** Start of Available data **

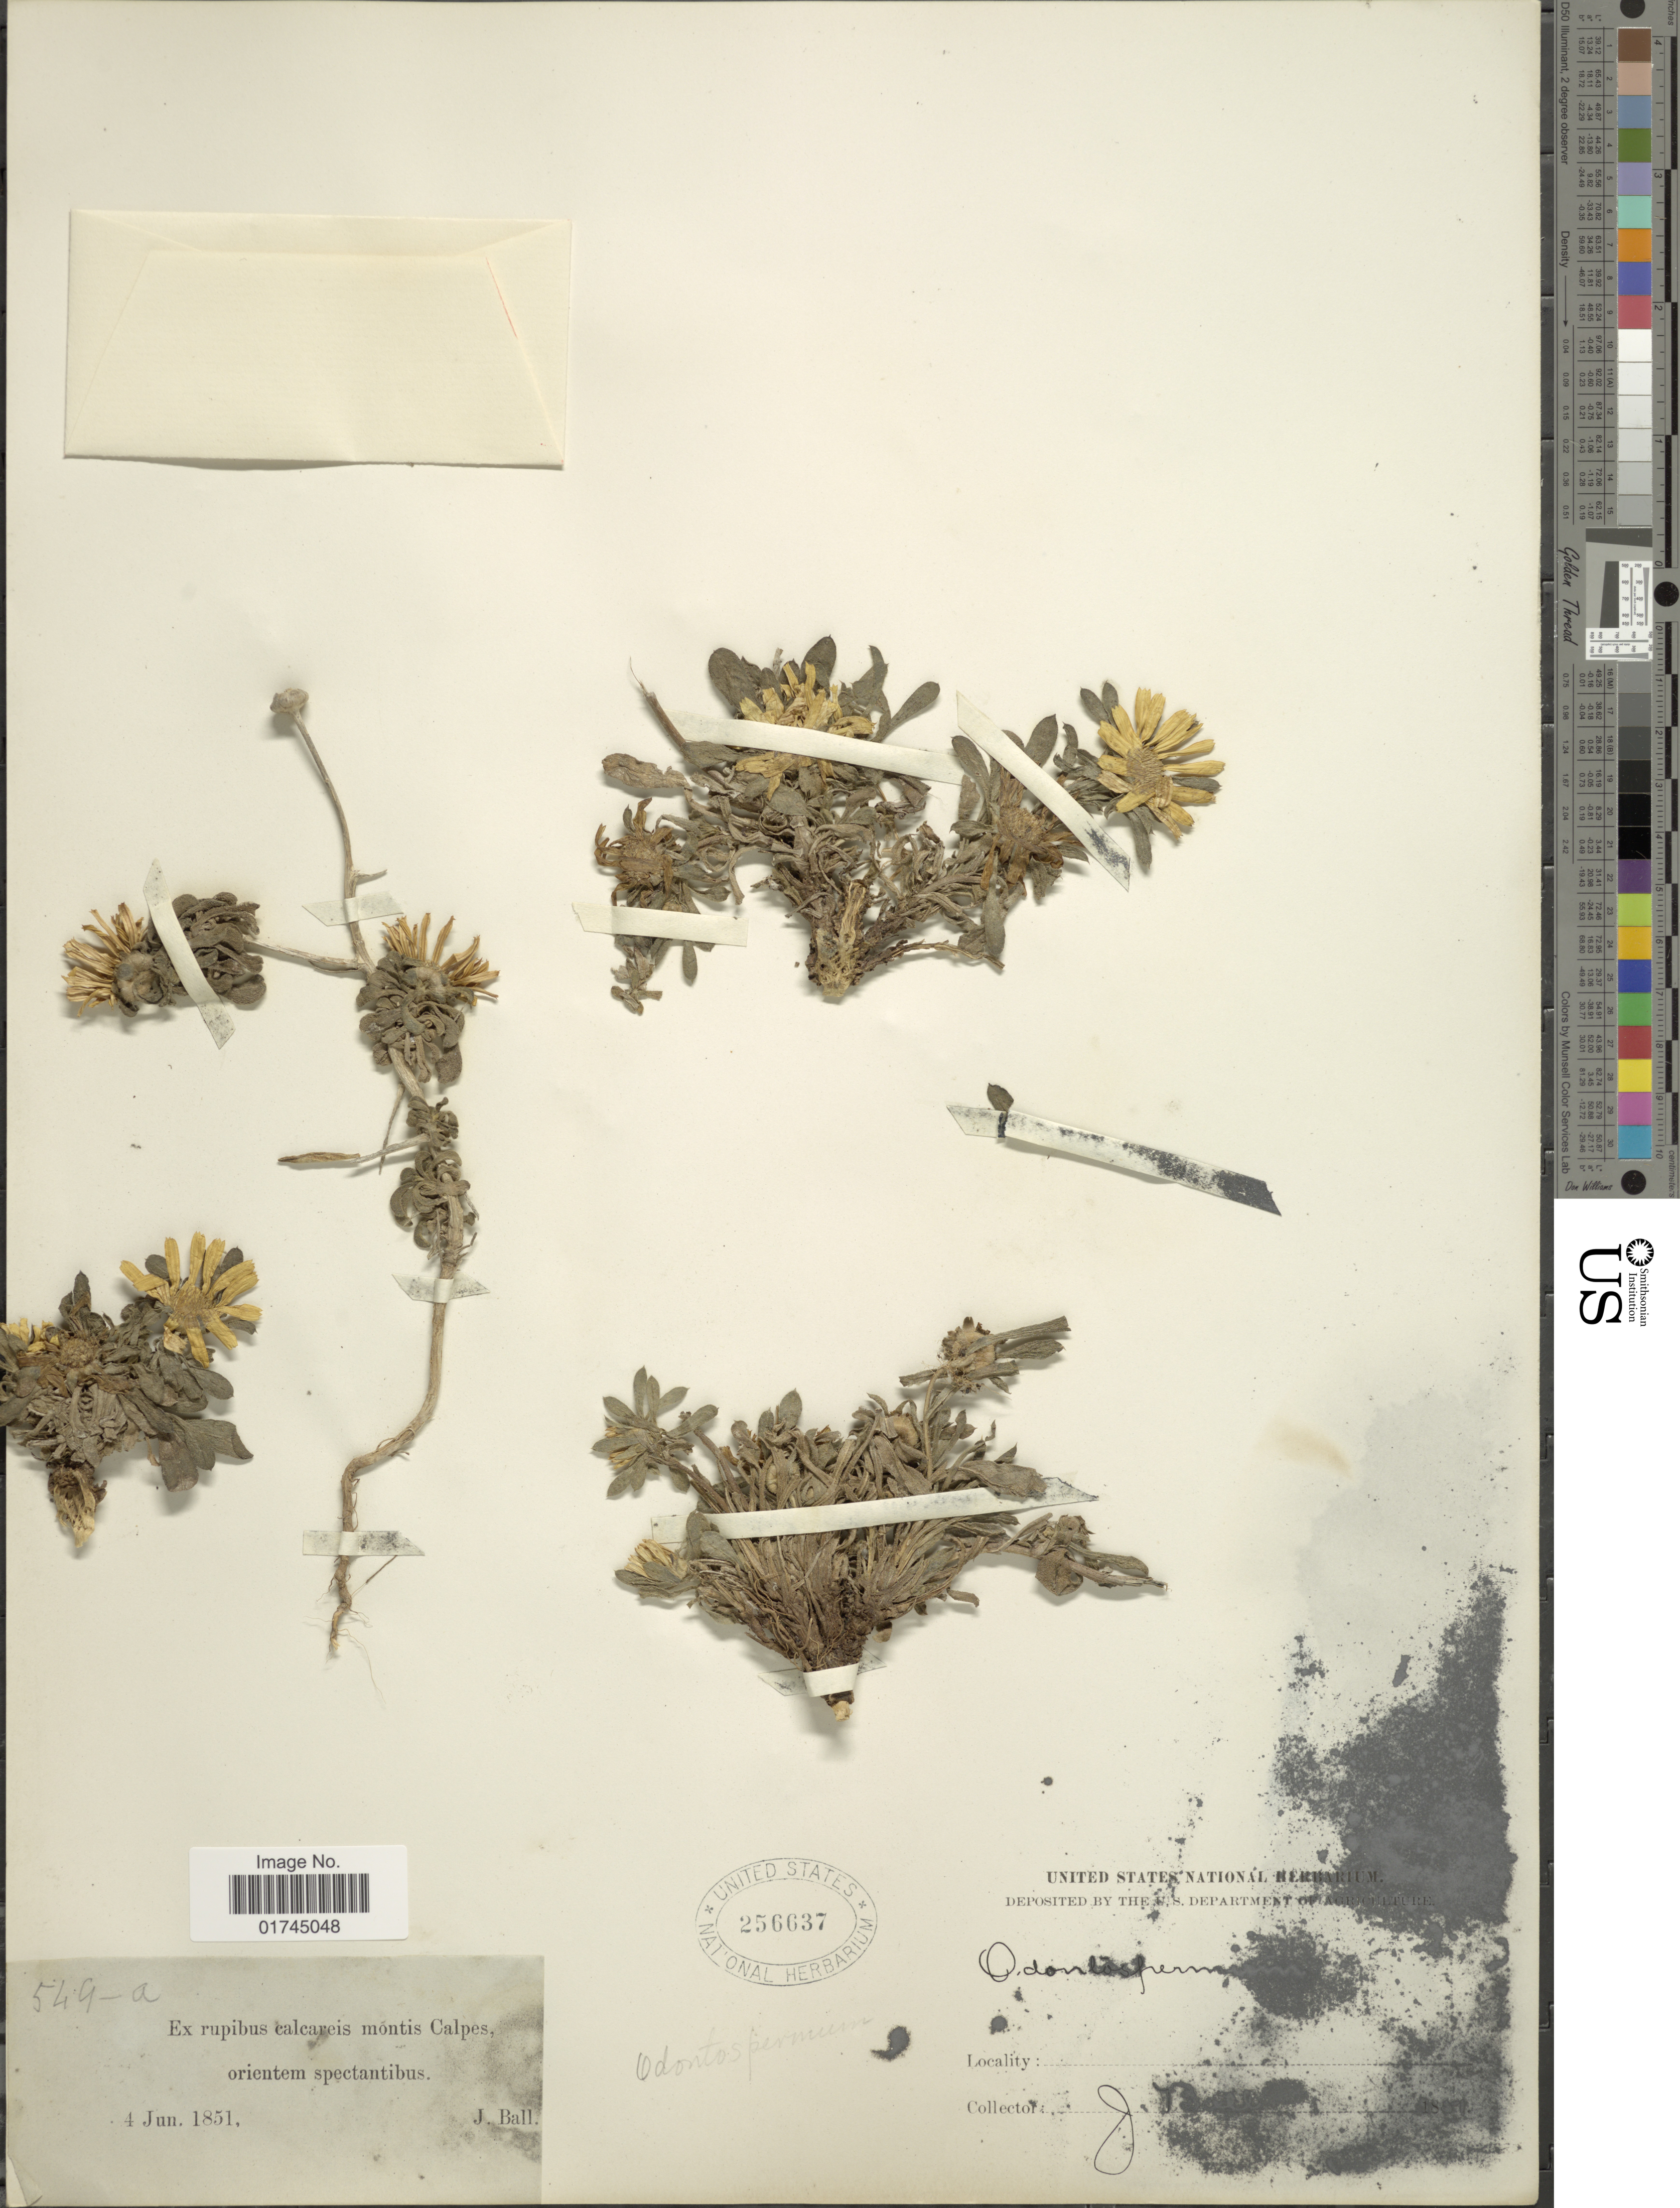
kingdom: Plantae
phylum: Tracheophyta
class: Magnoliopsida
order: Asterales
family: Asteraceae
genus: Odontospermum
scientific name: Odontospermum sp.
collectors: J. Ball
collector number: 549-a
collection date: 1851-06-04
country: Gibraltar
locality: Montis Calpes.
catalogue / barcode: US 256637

** End of Available data **

**Directions:**
Write out every line of the items word for word, leaving out the pictures.

**Full solution:**
kingdom: Plantae
phylum: Tracheophyta
class: Magnoliopsida
order: Asterales
family: Asteraceae
genus: Odontospermum
scientific name: Odontospermum sp.
collectors: J. Ball
collector number: 549-a
collection date: 1851-06-04
country: Gibraltar
locality: Montis Calpes.
catalogue / barcode: US 256637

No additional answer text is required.